Silvey I am truely of the mad resinator catagory I do the foam with no >>>NO GLASS!!! lam resin tinted on the foam then another color catalized and perhaps a third or more…Then…dunt dun ta daaaa I hotcoat the foam painted with lam resin with clear resin …allow to crisp up and then sand before laminating for the first time with fiberglass cloth…to the contemporary glassing tech this is maddness,and yes I admit I am mad…but my boards arre often stronger for this attention to reinforcement detailed coloring,the after laminating tinting of the overlap is an exploration in coloration maddness that I also suffer with great glee… the result is numerable sanding steps added to the construction plan,not suitable for production style wannabees or big shopasaurus keep the price down competitors…ambrose…Hope this helps
Ben (or others doing foam tints),
On the tail of your board in the pic, when you pulled they tape, does a ridge (resin ridge) form that needs to prepped before laminating?
That is; when say doing a deck color with the rails/bottom left untreated, does a ridge develop that needs to be sanded?
Thanks,
HerbB
ambrose–let me get this right—you tint the foam, then hotcoat and sand then laminate then hotcoat and sand. (Wow…does anyone else do this?) Sounds like an amazing way of making a very strong board - how much weight does this add do you think?
Just a thought but could you reduce the glass weight (or no of layers) using this method and keep the strength?..Naturally I expect Ambrose - - you like the extra weight
yep.yep yep and nope nobody in their right mind would ever do somthing that would make a board stronger if it added a pound maybe two pounds.
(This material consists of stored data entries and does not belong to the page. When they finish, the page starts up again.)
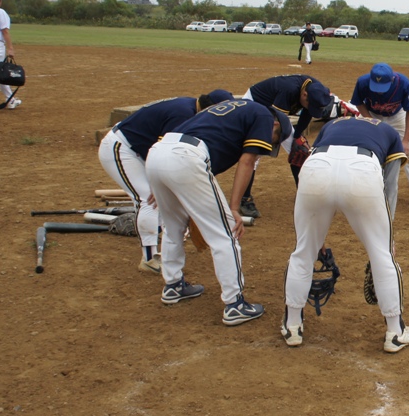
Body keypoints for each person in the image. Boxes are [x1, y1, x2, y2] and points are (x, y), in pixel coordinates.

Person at [145, 99, 292, 327]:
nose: (266, 145)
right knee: (226, 233)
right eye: (273, 140)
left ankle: (173, 285)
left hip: (158, 154)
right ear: (275, 126)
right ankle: (235, 304)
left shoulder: (233, 110)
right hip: (185, 156)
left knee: (173, 228)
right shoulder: (265, 117)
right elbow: (247, 161)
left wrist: (162, 181)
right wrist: (233, 208)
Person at [281, 115, 409, 353]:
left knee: (303, 251)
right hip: (362, 170)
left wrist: (318, 236)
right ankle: (395, 332)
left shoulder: (331, 125)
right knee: (382, 256)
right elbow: (391, 184)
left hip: (316, 168)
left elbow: (324, 170)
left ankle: (292, 325)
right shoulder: (388, 131)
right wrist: (389, 236)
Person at [99, 89, 233, 274]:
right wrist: (157, 184)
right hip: (120, 148)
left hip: (138, 150)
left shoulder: (189, 108)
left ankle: (161, 239)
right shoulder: (182, 115)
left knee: (157, 198)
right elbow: (161, 151)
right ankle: (149, 260)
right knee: (147, 199)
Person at [237, 75, 333, 217]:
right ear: (304, 94)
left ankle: (305, 195)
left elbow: (306, 113)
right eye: (310, 104)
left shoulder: (315, 89)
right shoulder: (288, 89)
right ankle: (244, 199)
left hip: (273, 111)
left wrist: (298, 136)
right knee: (255, 153)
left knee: (299, 150)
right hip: (254, 105)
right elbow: (277, 122)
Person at [350, 62, 409, 208]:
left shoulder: (403, 83)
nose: (379, 92)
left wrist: (405, 140)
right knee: (370, 150)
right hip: (373, 114)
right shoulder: (362, 82)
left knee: (408, 152)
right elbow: (359, 103)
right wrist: (369, 120)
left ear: (392, 80)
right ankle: (369, 188)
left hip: (397, 115)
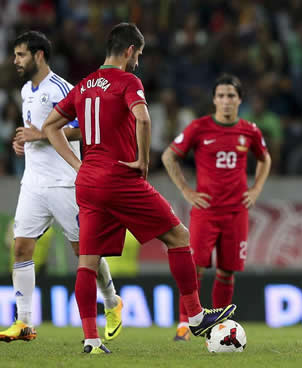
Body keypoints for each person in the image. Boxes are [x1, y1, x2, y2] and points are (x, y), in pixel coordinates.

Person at [42, 23, 236, 354]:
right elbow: (144, 119)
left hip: (88, 182)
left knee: (87, 263)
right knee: (179, 237)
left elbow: (50, 126)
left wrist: (78, 165)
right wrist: (143, 160)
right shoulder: (128, 81)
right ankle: (196, 315)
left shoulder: (85, 84)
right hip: (119, 177)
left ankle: (91, 339)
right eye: (139, 55)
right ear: (130, 50)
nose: (138, 62)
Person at [0, 31, 123, 343]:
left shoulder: (63, 88)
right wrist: (23, 143)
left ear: (39, 55)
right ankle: (24, 322)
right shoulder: (27, 89)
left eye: (21, 54)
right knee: (21, 247)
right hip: (33, 183)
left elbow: (85, 129)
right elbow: (34, 133)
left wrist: (38, 136)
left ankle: (111, 300)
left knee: (84, 252)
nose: (15, 61)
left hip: (65, 183)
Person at [162, 74, 271, 341]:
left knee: (227, 270)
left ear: (239, 100)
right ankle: (185, 325)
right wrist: (186, 191)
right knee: (194, 268)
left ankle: (219, 325)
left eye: (231, 96)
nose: (225, 101)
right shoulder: (199, 128)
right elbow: (169, 156)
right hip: (206, 211)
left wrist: (256, 189)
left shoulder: (250, 130)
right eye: (221, 96)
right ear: (214, 100)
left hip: (236, 212)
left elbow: (264, 159)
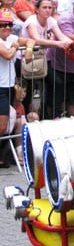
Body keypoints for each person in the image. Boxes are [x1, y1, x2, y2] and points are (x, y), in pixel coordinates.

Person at [22, 0, 72, 118]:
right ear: (37, 9)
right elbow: (37, 40)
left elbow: (61, 36)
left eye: (50, 7)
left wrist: (71, 43)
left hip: (42, 59)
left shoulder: (51, 21)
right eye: (44, 7)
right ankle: (27, 118)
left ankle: (54, 114)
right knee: (29, 92)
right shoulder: (31, 21)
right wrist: (58, 44)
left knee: (57, 82)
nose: (48, 10)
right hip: (26, 59)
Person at [0, 10, 35, 166]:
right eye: (3, 25)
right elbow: (7, 54)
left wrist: (27, 51)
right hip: (0, 87)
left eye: (9, 25)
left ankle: (5, 156)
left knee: (10, 122)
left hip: (9, 86)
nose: (7, 28)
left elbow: (30, 41)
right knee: (2, 125)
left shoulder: (12, 38)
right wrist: (15, 47)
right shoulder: (8, 42)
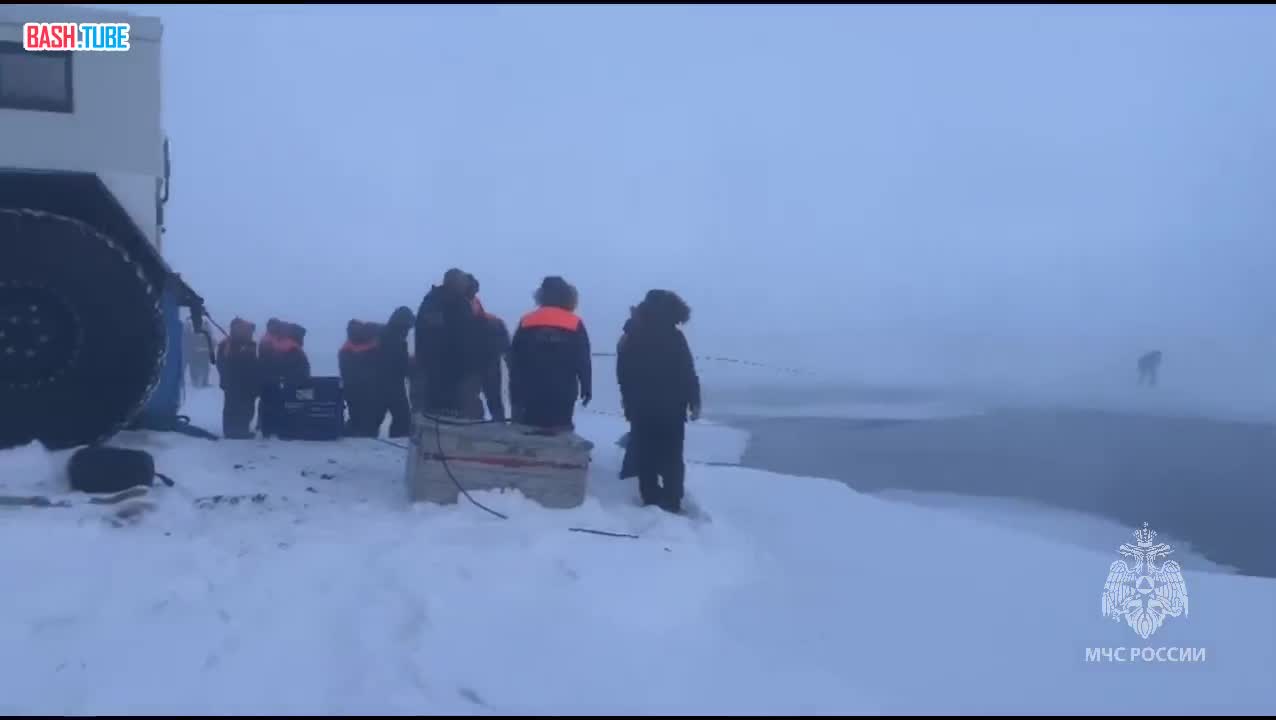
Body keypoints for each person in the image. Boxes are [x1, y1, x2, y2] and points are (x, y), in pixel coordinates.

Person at [616, 290, 701, 514]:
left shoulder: (632, 335)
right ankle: (672, 502)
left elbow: (623, 373)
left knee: (646, 455)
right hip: (673, 408)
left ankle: (651, 500)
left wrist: (627, 403)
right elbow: (688, 372)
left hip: (642, 407)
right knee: (672, 456)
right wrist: (695, 401)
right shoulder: (676, 337)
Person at [508, 276, 592, 431]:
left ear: (541, 295)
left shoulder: (526, 321)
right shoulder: (574, 322)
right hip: (563, 391)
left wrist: (515, 391)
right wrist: (586, 387)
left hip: (530, 390)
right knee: (560, 429)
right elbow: (583, 359)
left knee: (529, 431)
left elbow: (514, 359)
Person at [414, 268, 486, 416]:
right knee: (448, 412)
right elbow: (460, 336)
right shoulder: (446, 303)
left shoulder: (435, 301)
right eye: (463, 283)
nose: (465, 287)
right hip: (447, 372)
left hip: (446, 370)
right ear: (454, 283)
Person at [257, 318, 311, 438]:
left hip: (274, 379)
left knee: (270, 402)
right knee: (280, 403)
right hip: (284, 380)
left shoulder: (270, 340)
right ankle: (278, 428)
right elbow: (286, 363)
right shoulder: (287, 344)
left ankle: (267, 427)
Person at [371, 306, 415, 437]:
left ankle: (366, 437)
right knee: (403, 419)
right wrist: (411, 367)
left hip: (384, 384)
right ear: (401, 324)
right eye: (407, 327)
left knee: (374, 419)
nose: (408, 330)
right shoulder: (392, 338)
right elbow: (397, 363)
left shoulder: (389, 335)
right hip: (390, 385)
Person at [216, 318, 260, 439]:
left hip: (237, 382)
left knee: (235, 406)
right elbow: (226, 363)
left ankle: (236, 429)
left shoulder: (229, 343)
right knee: (239, 406)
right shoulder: (234, 344)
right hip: (239, 383)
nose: (251, 334)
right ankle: (236, 431)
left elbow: (222, 363)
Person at [339, 319, 380, 436]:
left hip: (358, 384)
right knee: (361, 408)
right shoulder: (372, 344)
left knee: (359, 407)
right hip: (362, 384)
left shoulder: (347, 348)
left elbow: (345, 368)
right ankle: (364, 428)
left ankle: (361, 428)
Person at [183, 316, 212, 388]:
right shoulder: (205, 323)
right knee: (202, 366)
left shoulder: (188, 323)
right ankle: (202, 381)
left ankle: (197, 381)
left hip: (196, 350)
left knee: (196, 366)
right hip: (200, 350)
The collective mind is lightweight fixated,bless their hearts,they love talking about repair of their low durability equiptment…ambrose…llittle weight in a wind is a good thing
Hey Silverback,
Attached are pictures of my version of a Pollock board. It’s a 7’1" Big Guy Tri shaped from a 7’3"R. I put my color in the lam. This is what I did:
In 3 separate containers I mixed 100 ccs of lam in red, blue, and yellow (I will put a dash of white in next time). I prepared, sans cat, a conventional batch of clear lam too (I forget how much - I lost my log book I catalyzed and drizzled carefully first the blue, then the red, and finally yellow - try to drizzle only the necessary amount that will saturate the cloth without leaving puddles and hold up the lap in order to properly and crisply saturate that, too. Wait a deep breath or two (allows the colors to set in the cloth), then catalyze and finish the lam with clear initially running the squeegee as much as possible in the directions of the drizzled colors (i.e. stringer to rail - this minimizes blending/smudging, unlike the rails in the foto). It’s surprising how much of the color stays put once you start laminating with your clear batch.
Maxwell
It is difficult to lay aside a confirmed passion.
~ Catullus ~
Ben (or others doing foam tints),
On the tail of your board in the pic, when you pulled they tape, does a ridge (resin ridge) form that needs to prepped before laminating?
That is; when say doing a deck color with the rails/bottom left untreated, does a ridge develop that needs to be sanded?
Thanks,
HerbB
I do not use tinted resin. The foam tints I do are done with a squeegee and thick acrylic paint not resin. so there isn’t a resin ridge to begin with. I just squeegee the thick paint into the foam. one big stroke on each section. you only get once chance to lay the paint and squeegee,
Ben
Hey Shipman – what kind of squegee do you use and do you spray a covering of clear acrylic before laminating?